When you have a sore throat, you may grab a hot cup of tea. A warm cup of tea can be a soothing addition to your day, even if you aren't a tea drinker. It provides several potential advantages. The warmth, flavour, and aroma of tea and herbal infusions have a calming effect on many people. Some blends may be particularly beneficial in alleviating your symptoms. Here are a few of them:
Liquorice root tea
Liquorice root tea is a common alternative remedy for sore throats. According to the Insider, there is much research that supports the capacity of liquorice to eliminate phlegm and mucus and act as an overall coating agent. One can either drink it or try gargling it.
Sore throat is usually caused by inflammation of the pharynx or back of your throat due to a cold or flu. Green Tea has anti-inflammatory properties which help alleviate the discomfort of a sore throat. It has powerful antioxidant compounds called polyphenols that help your immune system to fight cold and flu viruses.
Like Green Tea, Ginger Tea is also well-known for its anti-inflammatory effects. It contains compounds like gingerols and shogoals that have pain-relieving properties. Ginger, in addition to being calming, may also aid in the treatment of a cold or flu. Some scientific research suggests that ginger may have antibacterial qualities that can aid in the treatment of viral infections that can cause a sore throat.
Turmeric belongs to the ginger family. It's commonly offered dried and processed into a brilliant yellow powder as a spice. Turmeric has potent antioxidant, anti-inflammatory, and antimicrobial qualities, according to research published in the Indian Journal of Research in Homoeopathy.
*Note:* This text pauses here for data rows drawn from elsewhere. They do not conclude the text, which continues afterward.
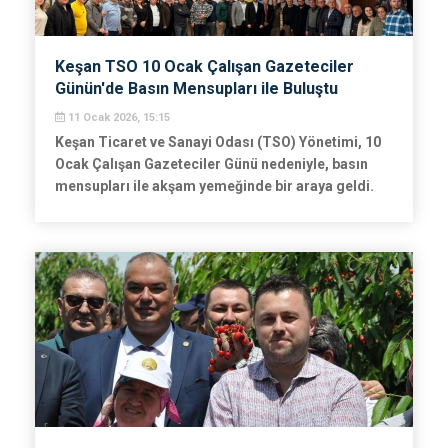
Keşan TSO 10 Ocak Çalışan Gazeteciler
Günün'de Basın Mensupları ile Buluştu
11 Ocak 2026, 15:15
Keşan Ticaret ve Sanayi Odası (TSO) Yönetimi, 10
Ocak Çalışan Gazeteciler Günü nedeniyle, basın
mensupları ile akşam yemeğinde bir araya geldi.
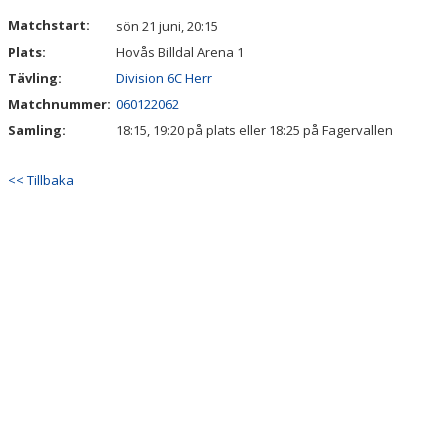
DOKUMENT
Matchstart:
sön 21 juni, 20:15
Plats:
Hovås Billdal Arena 1
KONTAKT
Tävling:
Division 6C Herr
Matchnummer:
060122062
Samling:
18:15, 19:20 på plats eller 18:25 på Fagervallen
<< Tillbaka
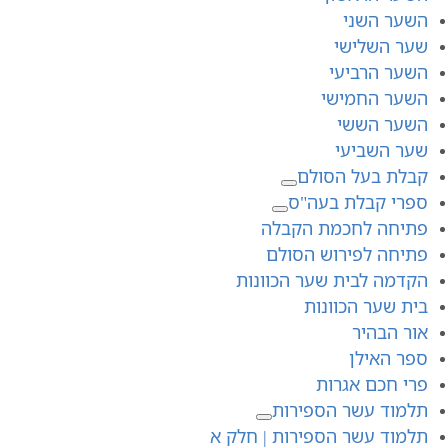
השער השני
שער השלישי
השער הרביעי
השער החמישי
השער הששי
שער השביעי
קבלת בעל הסולם
ספרי קבלת בעה"ס
פתיחה לחכמת הקבלה
פתיחה לפירוש הסולם
הקדמה לבית שער הכוונות
בית שער הכוונות
אור הבהיר
ספר האילן
פרי חכם אגרות
תלמוד עשר הספירות
תלמוד עשר הספירות | חלק א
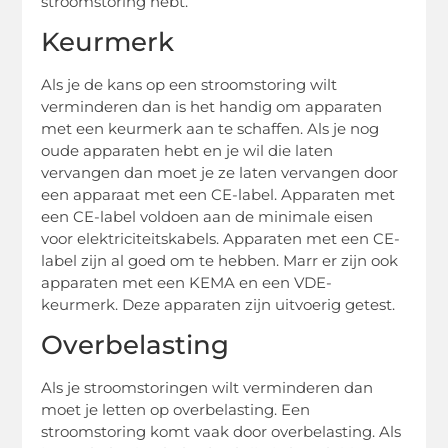
stroomstoring hebt.
Keurmerk
Als je de kans op een stroomstoring wilt
verminderen dan is het handig om apparaten
met een keurmerk aan te schaffen. Als je nog
oude apparaten hebt en je wil die laten
vervangen dan moet je ze laten vervangen door
een apparaat met een CE-label. Apparaten met
een CE-label voldoen aan de minimale eisen
voor elektriciteitskabels. Apparaten met een CE-
label zijn al goed om te hebben. Marr er zijn ook
apparaten met een KEMA en een VDE-
keurmerk. Deze apparaten zijn uitvoerig getest.
Overbelasting
Als je stroomstoringen wilt verminderen dan
moet je letten op overbelasting. Een
stroomstoring komt vaak door overbelasting. Als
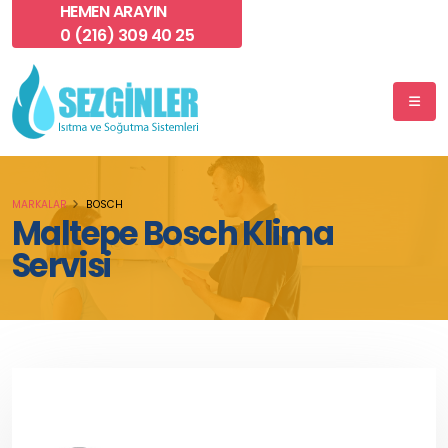
HEMEN ARAYIN
0 (216) 309 40 25
MARKALAR
BOSCH
Maltepe Bosch Klima
Servisi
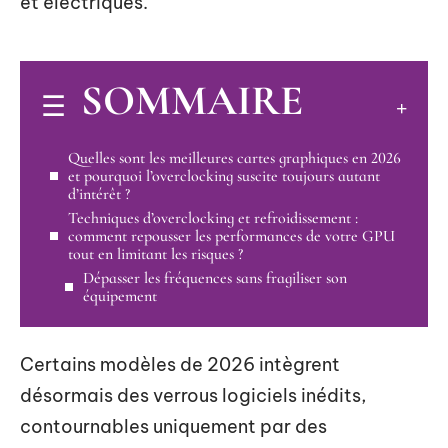
et électriques.
SOMMAIRE
Quelles sont les meilleures cartes graphiques en 2026
et pourquoi l’overclocking suscite toujours autant
d’intérêt ?
Techniques d’overclocking et refroidissement :
comment repousser les performances de votre GPU
tout en limitant les risques ?
Dépasser les fréquences sans fragiliser son
équipement
Certains modèles de 2026 intègrent
désormais des verrous logiciels inédits,
contournables uniquement par des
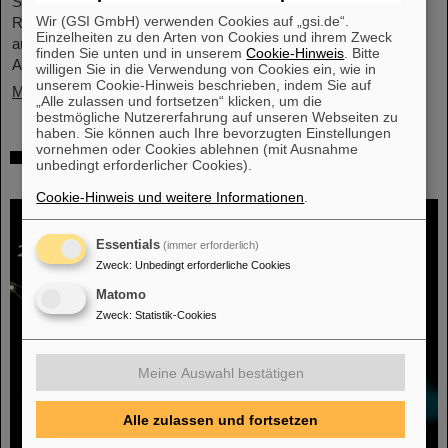
Strahlenforschung (International Association of Radiation
Wir (GSI GmbH) verwenden Cookies auf „gsi.de“.
Research, IARR) mit dem renommierten Henry-Kaplan-Preis
Einzelheiten zu den Arten von Cookies und ihrem Zweck
ausgezeichnet worden. Der Preis gilt als die höchste
finden Sie unten und in unserem
Cookie-Hinweis
. Bitte
Auszeichnung der Strahlenforschung...
willigen Sie in die Verwendung von Cookies ein, wie in
unserem Cookie-Hinweis beschrieben, indem Sie auf
Mehr »
„Alle zulassen und fortsetzen“ klicken, um die
bestmögliche Nutzererfahrung auf unseren Webseiten zu
haben. Sie können auch Ihre bevorzugten Einstellungen
vornehmen oder Cookies ablehnen (mit Ausnahme
Hoffnung auf Entwicklung einer
unbedingt erforderlicher Cookies).
Atomkernuhr wächst
Cookie-Hinweis und weitere Informationen
.
Essentials
(immer erforderlich)
Zweck
:
Unbedingt erforderliche Cookies
Matomo
Zweck
:
Statistik-Cookies
Meine Auswahl bestätigen
Alle zulassen und fortsetzen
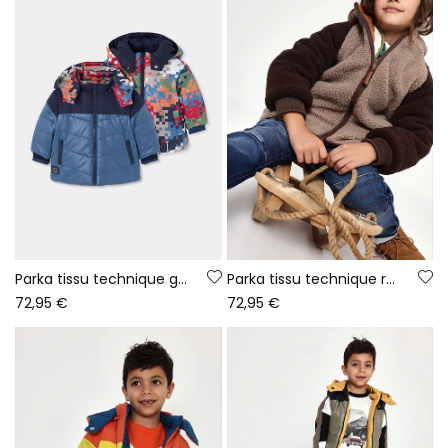
Parka tissu technique garçon bleu réversible imprimée
Parka tissu technique réversible garçon marron
72,95 €
72,95 €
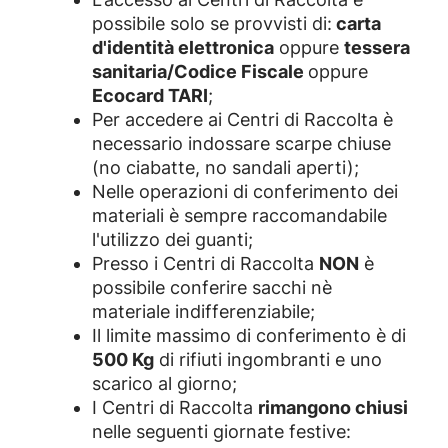
rifiuti presso i Centri di Raccolta potranno
possibile solo se provvisti di:
carta
Inoltre
non vengono accettati
: rifiuti
accumulare
Ecopunti
, calcolati in base alla
d'identità elettronica
oppure
tessera
contenuti in sacchi che non ne permettano
tipologia e quantità dei materiali
conferiti. I
sanitaria/Codice Fiscale
oppure
il controllo interno e ingombranti con ante o
punti verranno automaticamente caricati sul
Ecocard TARI
;
vani non ispezionabili.
profilo Tari dell’intestatario e si tradurranno
Per accedere ai Centri di Raccolta è
in
sconti sulla bolletta dei rifiuti dell’anno
necessario indossare scarpe chiuse
successivo
.
(no ciabatte, no sandali aperti);
Come funziona il sistema premiante:
Nelle operazioni di conferimento dei
Ogni rifiuto differenziato conferito dà
materiali è sempre raccomandabile
diritto a un certo numero di Ecopunti.
l'utilizzo dei guanti;
I punti vengono assegnati in tempo
Presso i Centri di Raccolta
NON
è
reale e caricati sul profilo Tari
possibile conferire sacchi nè
dell’utente.
materiale indifferenziabile;
Il saldo punti può essere consultato
Il limite massimo di conferimento è di
direttamente tramite l’
App Iren You
.
500 Kg
di rifiuti ingombranti e uno
Gli sconti ottenuti sono validi solo per
scarico al giorno;
l’anno successivo e
non sono
I Centri di Raccolta
rimangono chiusi
cumulabili
negli anni successivi.
nelle seguenti giornate festive:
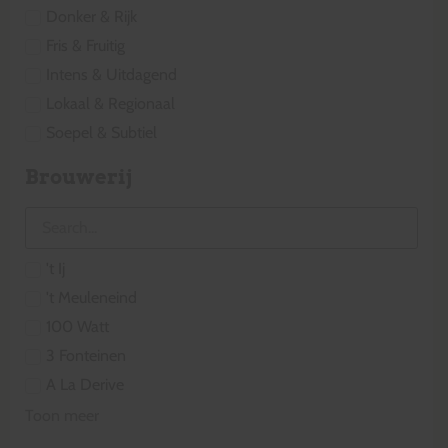
Donker & Rijk
Fris & Fruitig
Intens & Uitdagend
Lokaal & Regionaal
Soepel & Subtiel
Brouwerij
't Ij
't Meuleneind
100 Watt
3 Fonteinen
A La Derive
Toon meer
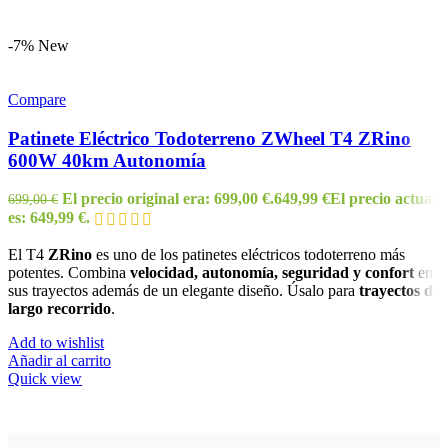
-7%
New
Compare
Patinete Eléctrico Todoterreno ZWheel T4 ZRino
600W 40km Autonomía
El precio original era: 699,00 €.
649,99
€
El precio actual
699,00
€
es: 649,99 €.
El T4
ZRino
es uno de los patinetes eléctricos todoterreno más
potentes. Combina
velocidad, autonomía, seguridad y confort
en
sus trayectos además de un elegante diseño. Úsalo para
trayectos de
largo recorrido
.
Add to wishlist
Añadir al carrito
Quick view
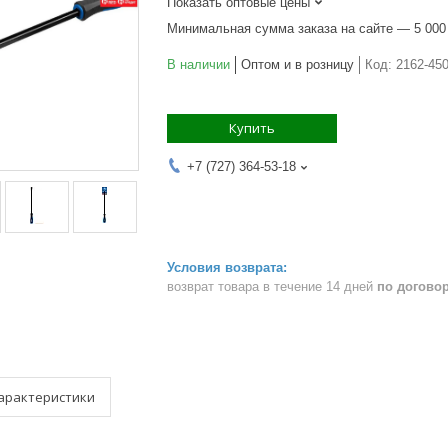
Показать оптовые цены
Минимальная сумма заказа на сайте — 5 000
В наличии
Оптом и в розницу
Код:
2162-45
Купить
+7 (727) 364-53-18
возврат товара в течение 14 дней
по догово
арактеристики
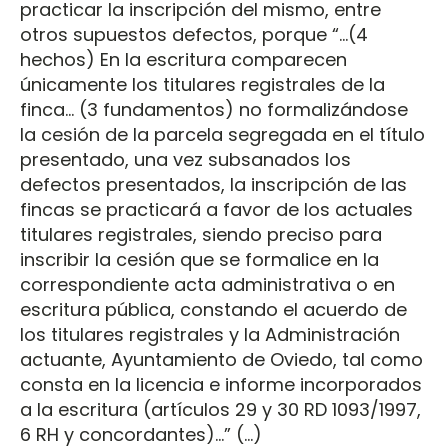
practicar la inscripción del mismo, entre
otros supuestos defectos, porque “...(4
hechos) En la escritura comparecen
únicamente los titulares registrales de la
finca... (3 fundamentos) no formalizándose
la cesión de la parcela segregada en el título
presentado, una vez subsanados los
defectos presentados, la inscripción de las
fincas se practicará a favor de los actuales
titulares registrales, siendo preciso para
inscribir la cesión que se formalice en la
correspondiente acta administrativa o en
escritura pública, constando el acuerdo de
los titulares registrales y la Administración
actuante, Ayuntamiento de Oviedo, tal como
consta en la licencia e informe incorporados
a la escritura (artículos 29 y 30 RD 1093/1997,
6 RH y concordantes)...” (…)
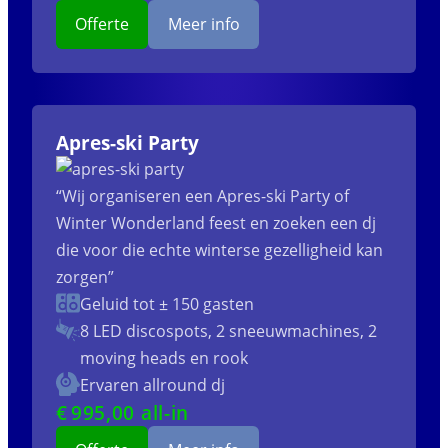
Offerte
Meer info
Apres-ski Party
“Wij organiseren een Apres-ski Party of
Winter Wonderland feest en zoeken een dj
die voor die echte winterse gezelligheid kan
zorgen”
Geluid tot ± 150 gasten
8 LED discospots, 2 sneeuwmachines, 2
moving heads en rook
Ervaren allround dj
€
995
,00 all-in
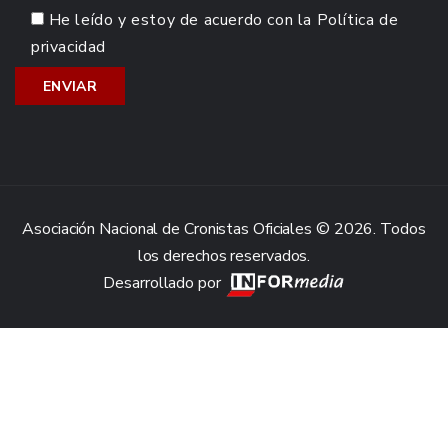
He leído y estoy de acuerdo con la
Política de
privacidad
Asociación Nacional de Cronistas Oficiales © 2026. Todos
los derechos reservados.
Desarrollado por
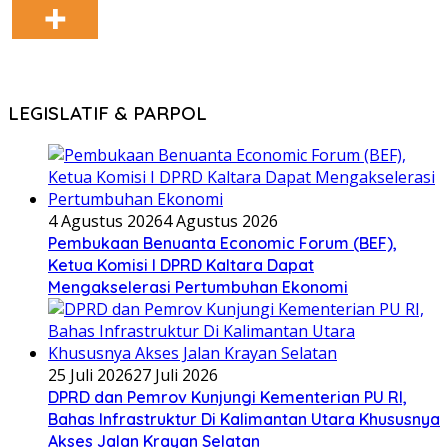
LEGISLATIF & PARPOL
4 Agustus 2026
4 Agustus 2026
Pembukaan Benuanta Economic Forum (BEF),
Ketua Komisi I DPRD Kaltara Dapat
Mengakselerasi Pertumbuhan Ekonomi
25 Juli 2026
27 Juli 2026
DPRD dan Pemrov Kunjungi Kementerian PU RI,
Bahas Infrastruktur Di Kalimantan Utara Khususnya
Akses Jalan Krayan Selatan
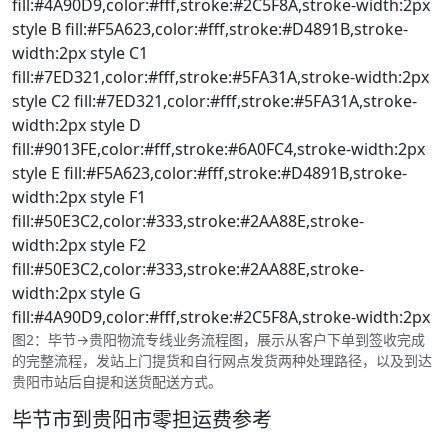
fill:#4A90D9,color:#fff,stroke:#2C5F8A,stroke-width:2px
style B fill:#F5A623,color:#fff,stroke:#D4891B,stroke-
width:2px style C1
fill:#7ED321,color:#fff,stroke:#5FA31A,stroke-width:2px
style C2 fill:#7ED321,color:#fff,stroke:#5FA31A,stroke-
width:2px style D
fill:#9013FE,color:#fff,stroke:#6A0FC4,stroke-width:2px
style E fill:#F5A623,color:#fff,stroke:#D4891B,stroke-
width:2px style F1
fill:#50E3C2,color:#333,stroke:#2AA88E,stroke-
width:2px style F2
fill:#50E3C2,color:#333,stroke:#2AA88E,stroke-
width:2px style G
fill:#4A90D9,color:#fff,stroke:#2C5F8A,stroke-width:2px
图2：毕节→贵阳物流专线业务流程图，展示从客户下单到签收完成
的完整流程，发站上门提货和自行网点发货两种处理路径，以及到达
贵阳市站后自提和送货配送方式。
毕节市到贵阳市零担运费参考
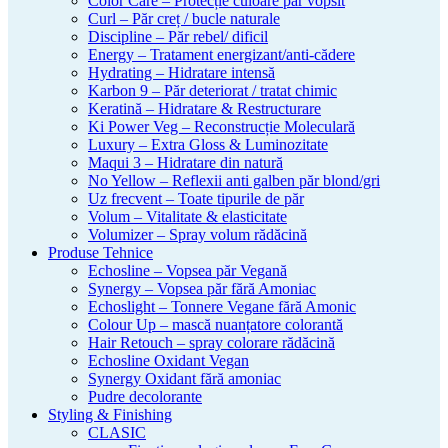
Color Care – Protecție culoare păr vopsit
Curl – Păr creț / bucle naturale
Discipline – Păr rebel/ dificil
Energy – Tratament energizant/anti-cădere
Hydrating – Hidratare intensă
Karbon 9 – Păr deteriorat / tratat chimic
Keratină – Hidratare & Restructurare
Ki Power Veg – Reconstrucție Moleculară
Luxury – Extra Gloss & Luminozitate
Maqui 3 – Hidratare din natură
No Yellow – Reflexii anti galben păr blond/gri
Uz frecvent – Toate tipurile de păr
Volum – Vitalitate & elasticitate
Volumizer – Spray volum rădăcină
Produse Tehnice
Echosline – Vopsea păr Vegană
Synergy – Vopsea păr fără Amoniac
Echoslight – Tonnere Vegane fără Amonic
Colour Up – mască nuanțatore colorantă
Hair Retouch – spray colorare rădăcină
Echosline Oxidant Vegan
Synergy Oxidant fără amoniac
Pudre decolorante
Styling & Finishing
CLASIC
Look for turmeric tea bags, or make your own by steeping ground turmeric in boiling water for several minutes and straining it into a cup. It might be able to alleviate throat discomfort or pain.
Slippery elm tea
For millennia, the herb slippery elm has been used as natural medicine. It contains a component called mucilage, which when combined with water forms a gel-like substance. While you sip slippery elm tea, the gel coats your throat, soothing and protecting it when it's inflamed.